5. Candidates unsorted input

   • candidates = [7,2,3], target = 7 Sorting should still give correct [7] and [2,2,3].

6. Edge cases

   • candidates = [], target = 7 → []
   • target = 0 → usually [] or [[]] depending on problem spec. For LeetCode target >= 1 typically; you can define: if target==0 return {} or { { } } — decide consistently.

Tips & tricks ✨

• Sort the candidates first. Sorting lets you prune: when arr[ind] > target, you can stop exploring further indices because they are ≥ arr[ind].
• Pass by const reference: const vector<int>& arr.
• Reserve vector capacity for ds (optional): ds.reserve(target / arr[0] + 1) to reduce reallocations.
• Use iterative deepening or memoization if you only need count of combinations (not list).
• If you need combinations in a canonical order, sorting candidates and choosing them in order yields lexicographically ordered sequences (by candidate order).
• Avoid duplicates: The approach above only allows non-decreasing combinations (because we either stay at ind when taking or move to ind+1 when skipping) so each unique multiset appears once; no extra dedup logic required.

Variations & extensions 🔁

• Combination Sum II: each candidate may be used only once, and input may contain duplicates. You must sort and skip duplicates by checking if (i>start && candidates[i]==candidates[i-1]) continue;.
• Count combinations only: Use DP (coin-change style) to compute counts (polynomial time).
• Bounded repetition: each candidate has limited count — adapt recursion to loop over take_count = 0 .. max_allowed for each index.
• Return combinations with fixed length: Add a constraint on combination size and prune accordingly.
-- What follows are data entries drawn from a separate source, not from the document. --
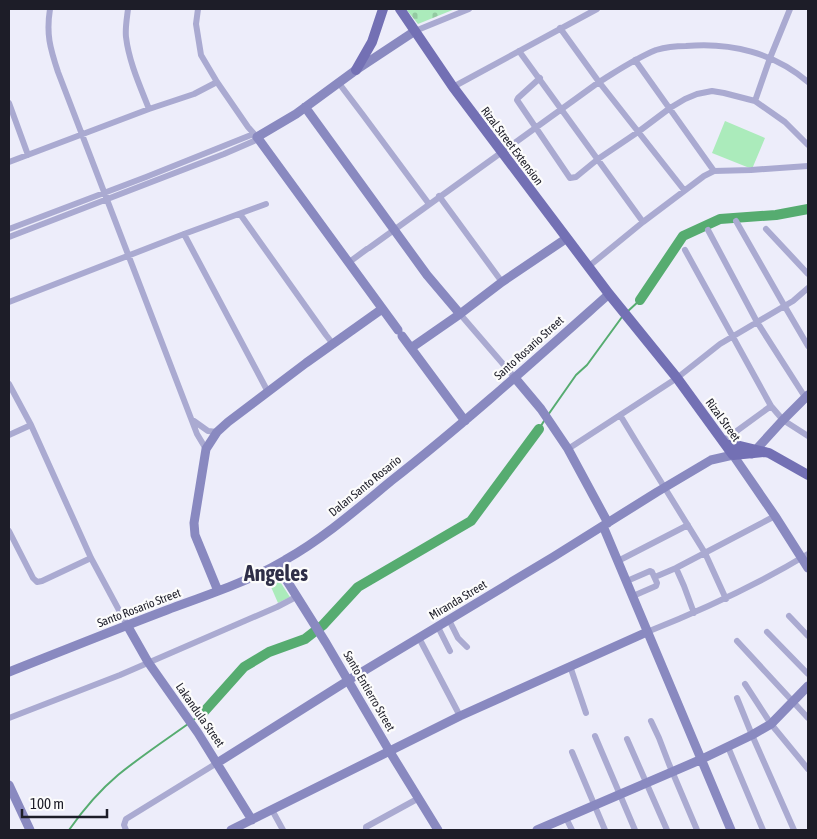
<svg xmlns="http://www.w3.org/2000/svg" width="817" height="839" font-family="'Asap Condensed',sans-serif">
	<defs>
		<pattern id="cemetery-stones" width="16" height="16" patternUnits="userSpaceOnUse" patternTransform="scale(1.25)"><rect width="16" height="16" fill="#abebbb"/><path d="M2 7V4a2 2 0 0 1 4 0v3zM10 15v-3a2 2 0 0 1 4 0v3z" fill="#93c9a1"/></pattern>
	</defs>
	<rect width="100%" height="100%" fill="#ededfa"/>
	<path fill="url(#cemetery-stones)" d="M406 9H455L418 24Z"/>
	<path fill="#abebbb" d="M725 121 765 138 752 169 712 153Z
		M277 577 290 597 278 603 268 580Z"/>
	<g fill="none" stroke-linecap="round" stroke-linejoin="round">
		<path stroke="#56ac70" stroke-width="2" d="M627 312 640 300
			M548 415 576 375 587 365 622 317
			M539 429 544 421
			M193 720 202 714
			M69 830C83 810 99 791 118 775 140 757 164 741 188 724"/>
		<path stroke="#56ac70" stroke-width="10" d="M640 300 683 236 720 219 776 215 808 209
			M202 714 244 667 269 652 305 639 323 625 358 587 471 521 539 429"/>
		<path stroke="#aaaad1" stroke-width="6" d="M50 9C46 34 50 48 58 72L197 434 206 449
			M128 9C127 18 125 28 126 37 129 62 140 86 149 109
			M198 9 196 24 201 55 217 82 248 127 256 136
			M560 28 599 82 684 190
			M415 31 469 9
			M519 51 643 222
			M635 60 714 171
			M540 78 518 98 517 100 570 178 576 177 598 159 638 132 670 108 685 99 697 94 712 91 724 93 755 101 785 122 808 145
			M338 82 363 115 429 204
			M453 87 597 9
			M755 101 770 58 790 9
			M9 103 28 155
			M9 162 149 109 194 94 217 82
			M439 196 502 282
			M240 214 326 335 333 344
			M736 221 784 305 808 346
			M9 229 146 177 251 135 257 137
			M766 229 808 274
			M708 230 757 322 805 397 807 399
			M184 234 268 392
			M9 237 224 154 254 141 257 137
			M369 248 599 82C617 71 636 58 656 50 666 47 676 46 686 46 731 42 774 53 808 82
			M685 250 771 406 783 420 808 436
			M348 263 367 249
			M588 267 643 222 704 176 714 171 751 170 808 166
			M9 302 184 234 266 204
			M460 314 515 378
			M9 384 31 425 91 558 127 625
			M620 415 637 443 705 553 726 599
			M194 421 208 431 217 432
			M9 435 31 425
			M723 441 771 406
			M568 449 677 378 720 344 793 301 808 288
			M9 531 33 578 37 582 42 581 91 558
			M618 561 688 525
			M676 568 684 586 694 613
			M655 577 676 568 775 516
			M627 581 650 571 652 572 657 583 656 586 633 596
			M789 616 808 636
			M449 620 458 638 467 647
			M438 627 450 651
			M647 632C702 610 757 585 808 554
			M767 632 808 674
			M419 638 460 716
			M737 641 808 718
			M570 666 586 713
			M745 684 771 724 808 769
			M737 698 752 735 794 830
			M9 718 120 675 277 607 296 597
			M651 721 659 738 669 764 697 830
			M595 736 635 830
			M627 739 667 830
			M728 747 763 830
			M572 752 605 830
			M272 810 283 830
			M566 818 572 830
			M126 830 124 825 126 819 217 763
			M366 830V827L419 798"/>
		<path stroke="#8989c0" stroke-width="9" d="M305 107 427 275 460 314
			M398 330 257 137 296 114 356 70 415 31
			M402 336 465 421
			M411 348 460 314 502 282 567 238
			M515 378 541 409 568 449 608 523
			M752 454 783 420 808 395
			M603 526 731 830
			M277 565 326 643 390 752 438 830
			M218 591 195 535 194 523 206 449 217 432 228 422 306 363 382 309
			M127 625 148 662 198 733 252 820
			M9 672C62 651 114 630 167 610 207 595 248 582 285 560 324 538 357 509 391 481 466 422 537 358 609 294
			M217 763 352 678 553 557 657 492 711 460 733 455 775 516 808 568
			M9 785 30 830
			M231 830 460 716 647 632
			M537 830 702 759 752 735 771 724 808 686"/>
		<path stroke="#7370b4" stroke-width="10" d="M400 9 453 87 609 294 677 378 733 455 765 452
			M356 70 372 42 383 9
			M727 445H736L769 453 808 475"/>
	</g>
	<g text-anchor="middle" stroke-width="4.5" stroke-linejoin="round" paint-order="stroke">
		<g font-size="12" fill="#1d1d28" stroke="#fcfcfc">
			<text transform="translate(512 146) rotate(53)" y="4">Rizal Street Extension</text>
			<text transform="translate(529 348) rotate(-42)" y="4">Santo Rosario Street</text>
			<text transform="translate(723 420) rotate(54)" y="4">Rizal Street</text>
			<text transform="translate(365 486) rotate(-39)" y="4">Dalan Santo Rosario</text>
			<text transform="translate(458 600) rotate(-31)" y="4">Miranda Street</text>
			<text transform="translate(139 608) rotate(-21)" y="4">Santo Rosario Street</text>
			<text transform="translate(369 691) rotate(60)" y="4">Santo Entierro Street</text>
			<text transform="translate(200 715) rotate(55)" y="4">Lakandula Street</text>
		</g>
		<g font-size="22" font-weight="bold" fill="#2e2e47" stroke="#fcfcfc">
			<text x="276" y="581">Angeles</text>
		</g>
	</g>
	<rect width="817" height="839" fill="none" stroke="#1d1d28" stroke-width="20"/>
	<path d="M22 809v8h85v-8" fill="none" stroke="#1d1d28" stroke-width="2.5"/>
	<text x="30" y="809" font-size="15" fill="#1d1d28" stroke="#fcfcfc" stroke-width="4" paint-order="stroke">100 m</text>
</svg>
Frequently Asked Questions (FAQs) ❓

Q: Why do we not need to de-duplicate results?

A: Because we enforce a choice ordering (take keeps index the same, skip increments index). This generates combinations in non-decreasing order of candidate indices, so the same multiset cannot be generated twice.
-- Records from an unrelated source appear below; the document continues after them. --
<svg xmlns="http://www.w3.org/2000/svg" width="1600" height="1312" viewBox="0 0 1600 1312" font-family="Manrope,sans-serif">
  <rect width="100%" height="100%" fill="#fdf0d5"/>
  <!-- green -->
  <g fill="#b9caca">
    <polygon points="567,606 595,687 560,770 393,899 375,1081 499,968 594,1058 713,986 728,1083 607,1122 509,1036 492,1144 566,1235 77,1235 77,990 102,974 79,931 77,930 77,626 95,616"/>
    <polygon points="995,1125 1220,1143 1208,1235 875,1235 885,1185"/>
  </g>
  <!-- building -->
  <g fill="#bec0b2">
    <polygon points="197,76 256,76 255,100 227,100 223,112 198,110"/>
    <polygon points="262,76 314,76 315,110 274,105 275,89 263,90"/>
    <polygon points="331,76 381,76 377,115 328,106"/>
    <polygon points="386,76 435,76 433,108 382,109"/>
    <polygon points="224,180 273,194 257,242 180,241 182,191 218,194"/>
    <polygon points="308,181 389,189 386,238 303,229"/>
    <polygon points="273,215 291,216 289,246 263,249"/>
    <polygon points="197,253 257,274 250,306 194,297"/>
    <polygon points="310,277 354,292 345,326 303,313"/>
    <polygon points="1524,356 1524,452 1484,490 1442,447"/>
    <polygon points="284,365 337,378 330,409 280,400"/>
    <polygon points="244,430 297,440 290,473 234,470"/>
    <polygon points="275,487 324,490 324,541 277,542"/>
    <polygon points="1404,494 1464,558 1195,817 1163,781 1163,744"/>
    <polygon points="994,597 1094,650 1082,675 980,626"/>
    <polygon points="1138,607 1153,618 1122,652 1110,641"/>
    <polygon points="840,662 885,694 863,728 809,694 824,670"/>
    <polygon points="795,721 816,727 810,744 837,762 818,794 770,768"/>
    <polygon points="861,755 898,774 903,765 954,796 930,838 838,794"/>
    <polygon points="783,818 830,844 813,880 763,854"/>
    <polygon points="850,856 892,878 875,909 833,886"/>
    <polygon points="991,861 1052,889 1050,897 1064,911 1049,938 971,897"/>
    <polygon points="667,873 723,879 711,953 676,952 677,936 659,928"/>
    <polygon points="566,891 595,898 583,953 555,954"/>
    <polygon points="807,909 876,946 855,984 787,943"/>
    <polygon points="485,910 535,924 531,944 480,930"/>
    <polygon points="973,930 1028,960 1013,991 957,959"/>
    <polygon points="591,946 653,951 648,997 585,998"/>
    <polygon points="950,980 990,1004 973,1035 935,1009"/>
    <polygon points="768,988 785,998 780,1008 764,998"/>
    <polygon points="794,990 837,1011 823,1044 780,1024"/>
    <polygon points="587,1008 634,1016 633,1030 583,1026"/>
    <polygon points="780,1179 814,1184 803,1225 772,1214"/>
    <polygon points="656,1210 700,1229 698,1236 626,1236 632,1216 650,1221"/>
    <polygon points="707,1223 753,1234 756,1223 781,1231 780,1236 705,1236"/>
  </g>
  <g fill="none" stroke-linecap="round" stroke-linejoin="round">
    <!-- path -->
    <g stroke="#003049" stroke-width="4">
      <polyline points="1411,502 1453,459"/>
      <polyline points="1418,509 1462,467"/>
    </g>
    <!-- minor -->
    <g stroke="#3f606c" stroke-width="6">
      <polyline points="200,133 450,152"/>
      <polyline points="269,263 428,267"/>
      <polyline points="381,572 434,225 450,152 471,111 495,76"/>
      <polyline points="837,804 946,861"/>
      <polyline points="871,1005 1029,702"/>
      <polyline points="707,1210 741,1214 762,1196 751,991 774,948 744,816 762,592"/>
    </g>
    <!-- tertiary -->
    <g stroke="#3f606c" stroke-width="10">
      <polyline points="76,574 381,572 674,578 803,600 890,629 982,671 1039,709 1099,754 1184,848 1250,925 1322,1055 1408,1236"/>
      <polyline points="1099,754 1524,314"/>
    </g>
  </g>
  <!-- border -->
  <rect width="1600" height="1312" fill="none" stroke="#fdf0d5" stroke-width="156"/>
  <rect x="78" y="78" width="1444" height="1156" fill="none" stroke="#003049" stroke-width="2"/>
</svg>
Q: Can candidates contain duplicates?

A: The classic problem assumes distinct candidates. If duplicates exist in input, sort and remove duplicates before backtracking or handle skip-duplicate logic (as in Combination Sum II).

Q: Why sort?

A: Sorting allows early pruning: if arr[ind] > target, you can skip trying any later candidates at this level. It also provides deterministic ordering.

Q: Can we optimize with DP / memoization?
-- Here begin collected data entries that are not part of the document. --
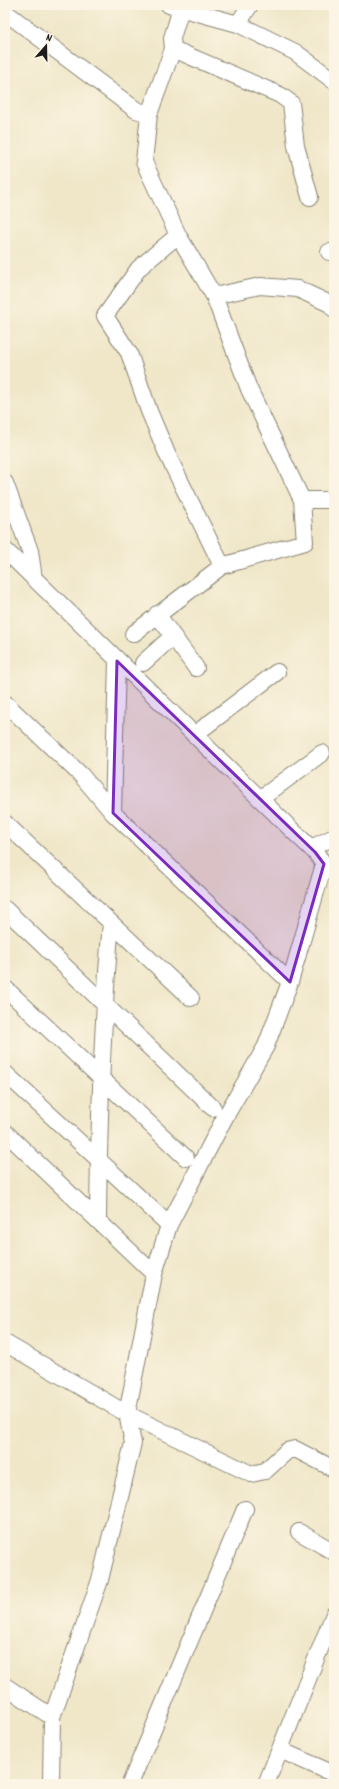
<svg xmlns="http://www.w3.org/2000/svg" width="339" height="1789" viewBox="0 0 339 1789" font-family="Dekko,sans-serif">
	<rect width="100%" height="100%" fill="#fcf5e5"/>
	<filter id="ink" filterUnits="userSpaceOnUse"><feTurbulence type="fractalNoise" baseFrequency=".025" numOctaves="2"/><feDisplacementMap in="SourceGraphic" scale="8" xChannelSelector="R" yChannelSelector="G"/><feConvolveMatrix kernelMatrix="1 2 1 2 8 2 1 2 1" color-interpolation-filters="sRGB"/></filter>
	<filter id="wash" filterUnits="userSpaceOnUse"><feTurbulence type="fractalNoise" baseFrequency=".012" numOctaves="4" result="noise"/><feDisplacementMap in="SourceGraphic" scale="16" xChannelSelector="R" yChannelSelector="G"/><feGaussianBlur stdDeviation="0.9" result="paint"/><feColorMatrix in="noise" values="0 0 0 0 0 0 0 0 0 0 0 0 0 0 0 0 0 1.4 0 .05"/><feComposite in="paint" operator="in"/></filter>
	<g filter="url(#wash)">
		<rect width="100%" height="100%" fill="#f0e7c9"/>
	</g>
	<g filter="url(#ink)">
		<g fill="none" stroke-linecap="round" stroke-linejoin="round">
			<defs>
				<path id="street" d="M169,5L238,24L295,52L334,81
					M5,12L136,110L149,114
					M238,24L250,5
					M173,49L280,95L291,103L296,146L310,197
					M178,235L139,268L105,316L129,353L149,411L168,456L222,566
					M329,252H334
					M214,296L260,286L298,289L330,304L334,309
					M5,483L30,551L34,579
					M302,500H334
					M5,550L292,830L315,852L324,864L290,982L266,1046L224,1119L169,1225L154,1274L127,1414L133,1443L100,1580L52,1717
					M157,614L196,668
					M133,634L222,566L305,542L302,500L249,389L214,296L178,235L144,162L149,114L173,49L172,38L182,5
					M143,663L173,636
					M5,703L81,775L113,813L290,982
					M194,735L277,672
					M260,799L322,753
					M113,813L117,661
					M5,823L191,998
					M311,848L334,837
					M5,909L213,1108
					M5,988L186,1158
					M5,1073L169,1225
					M5,1132L154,1274
					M98,1220C99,1121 102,1022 111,923
					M5,1343L127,1414L251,1474L265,1471L287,1451L295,1449L334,1469
					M299,1532L334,1552
					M5,1686L52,1717L51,1784
					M280,1750L334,1774
					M130,1784L245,1509
					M266,1784L334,1614"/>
			</defs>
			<use href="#street" stroke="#868272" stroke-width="18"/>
			<use href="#street" stroke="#fff" stroke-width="16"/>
		</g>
	</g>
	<path fill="#7b2cbf" fill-opacity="0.2" stroke="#7b2cbf" stroke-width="3" stroke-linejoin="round" d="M117,661L315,852L324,864L290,982L113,813Z"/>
	<rect width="339" height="1789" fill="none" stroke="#fcf5e5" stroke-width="20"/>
	<g transform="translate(46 46) rotate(20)" stroke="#fcf5e5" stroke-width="3" paint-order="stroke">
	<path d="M0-3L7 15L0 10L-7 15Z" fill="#1c1c1c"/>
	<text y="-6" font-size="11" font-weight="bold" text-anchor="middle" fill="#1c1c1c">N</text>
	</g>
</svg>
A: If you only need the count of solutions, dynamic programming is ideal. If you need actual combinations, memoization can help prune repeated subproblems but storing solution lists for subtargets can be heavy.

Q: Is recursion depth a problem?

A: Depth equals maximum number of times you can pick the smallest candidate (target / minCandidate). For very large targets relative to smallest candidate, this can be deep. Convert to iterative or increase recursion limits if necessary.